Cartoon showing some structural features of the Cryptosporidium-characteristic proteins (see text). UniProtKB accessions are reported in brackets. Proteins were divided into three categories according to the presence of hydrophobic motifs (i. e. presence/absence of a signal peptide and/or a transmembrane domain) and their presumptive localization respect to the cell membrane. Prediction of signal peptides and transmembrane domains was performed at Phobius (https://phobius.sbc.su.se/index.html). Prediction of other structural and functional domains was performed at Pfam (http://pfam.xfam.org) and Prosite (https://prosite.expasy.org).

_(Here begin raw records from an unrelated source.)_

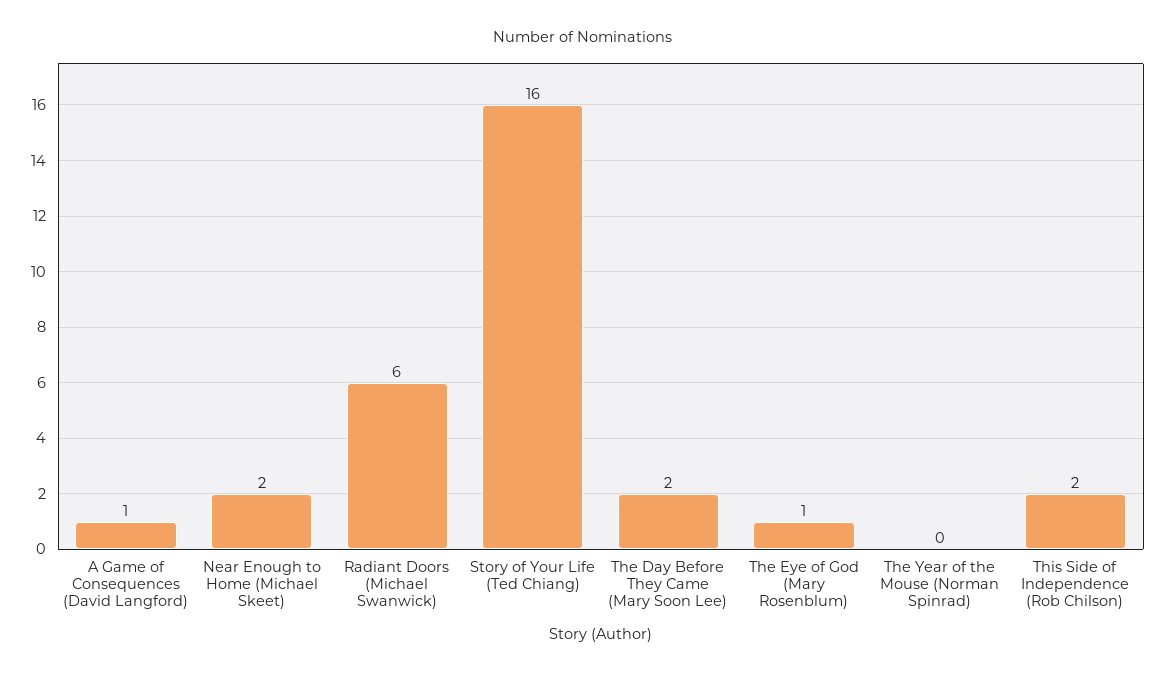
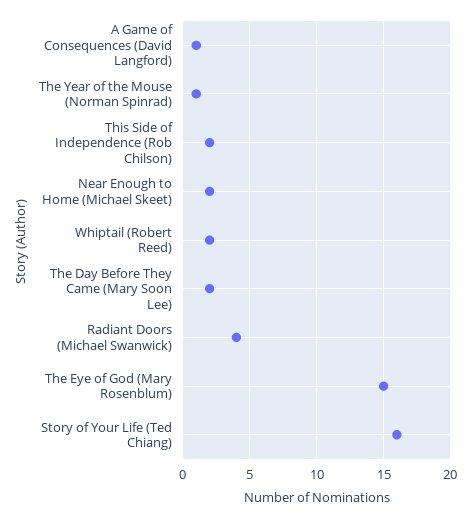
  {
    "A Game of Consequences (David Langford)": 1,
    "Near Enough to Home (Michael Skeet)": 2,
-   "Radiant Doors (Michael Swanwick)": 6,
+   "Radiant Doors (Michael Swanwick)": 4,
    "Story of Your Life (Ted Chiang)": 16,
    "The Day Before They Came (Mary Soon Lee)": 2,
-   "The Eye of God (Mary Rosenblum)": 1,
+   "The Eye of God (Mary Rosenblum)": 15,
-   "The Year of the Mouse (Norman Spinrad)": 0,
+   "The Year of the Mouse (Norman Spinrad)": 1,
-   "This Side of Independence (Rob Chilson)": 2
+   "This Side of Independence (Rob Chilson)": 2,
+   "Whiptail (Robert Reed)": 2
  }

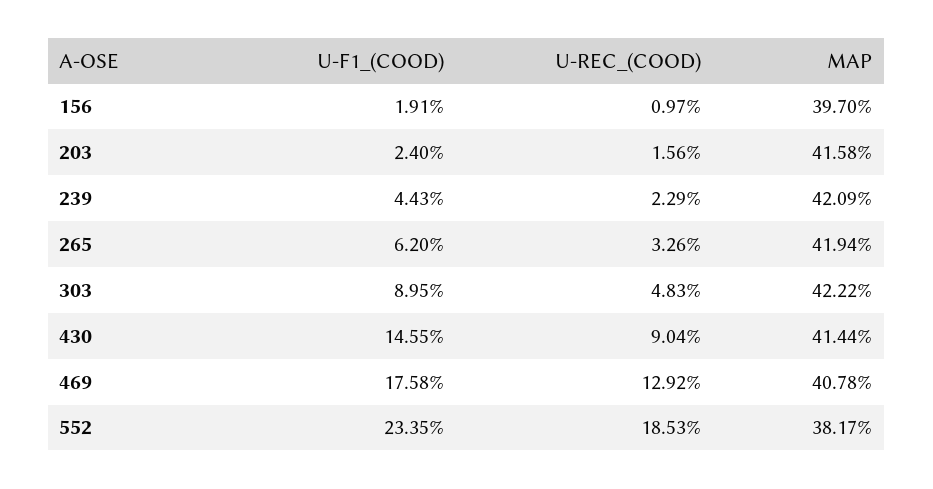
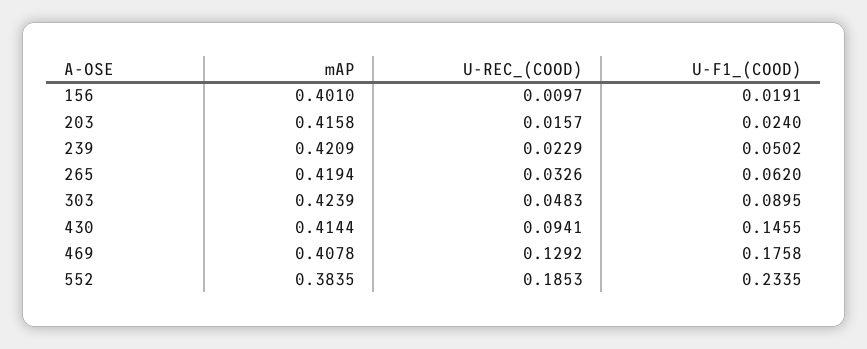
  {
    "U-F1_(COOD)": {
      "156": 0.0191,
      "203": 0.024,
-     "239": 0.0443,
+     "239": 0.0502,
      "265": 0.062,
      "303": 0.0895,
      "430": 0.1455,
      "469": 0.1758,
      "552": 0.2335
    },
    "U-REC_(COOD)": {
      "156": 0.0097,
-     "203": 0.0156,
+     "203": 0.0157,
      "239": 0.0229,
      "265": 0.0326,
      "303": 0.0483,
-     "430": 0.0904,
+     "430": 0.0941,
      "469": 0.1292,
      "552": 0.1853
    },
    "MAP": {
-     "156": 0.397,
+     "156": 0.401,
      "203": 0.4158,
      "239": 0.4209,
      "265": 0.4194,
-     "303": 0.4222,
+     "303": 0.4239,
      "430": 0.4144,
      "469": 0.4078,
-     "552": 0.3817
+     "552": 0.3835
    }
  }

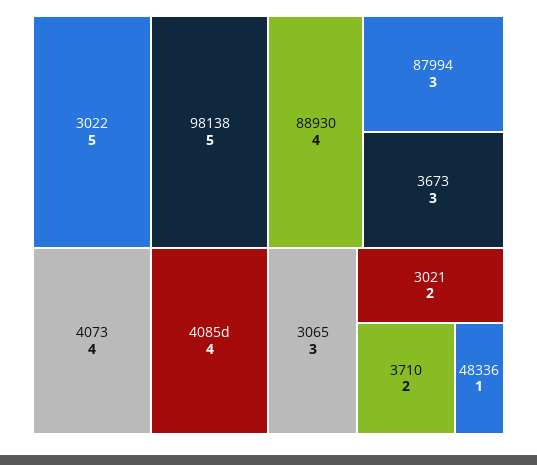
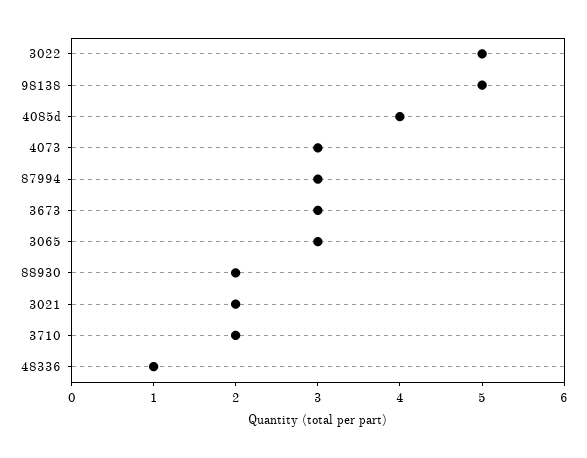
  {
    "3022": 5,
    "98138": 5,
-   "4073": 4,
+   "4073": 3,
    "4085d": 4,
-   "88930": 4,
+   "88930": 2,
    "87994": 3,
    "3673": 3,
    "3065": 3,
    "3021": 2,
    "3710": 2,
    "48336": 1
  }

List of domains in the figure: Peptidase 1, PEPTIDASE_A1, PS51767; PLP, PROKAR_LIPOPROTEIN, PS51257; CAP, Cysteine-rich secretory protein family, CL0659; GP60, Glycoprotein GP60 of Cryptosporidium, PF11025; PPASE Tensin, PPASE_TENSIN, PS51181; Chase, CHASE, PS50839; DegV, DEGV, PS51482; MyB-L, MYB_LIKE, PS50090; LRR, Leucin Rich Repeat, LRR, PS51450; Thr, Threonin Rich Region, THR_RICH, PS50325; ARM, Armadillo/plakoglobin ARM repeat, ARM_REPEAT, PS50176; CS, CS, PS51203.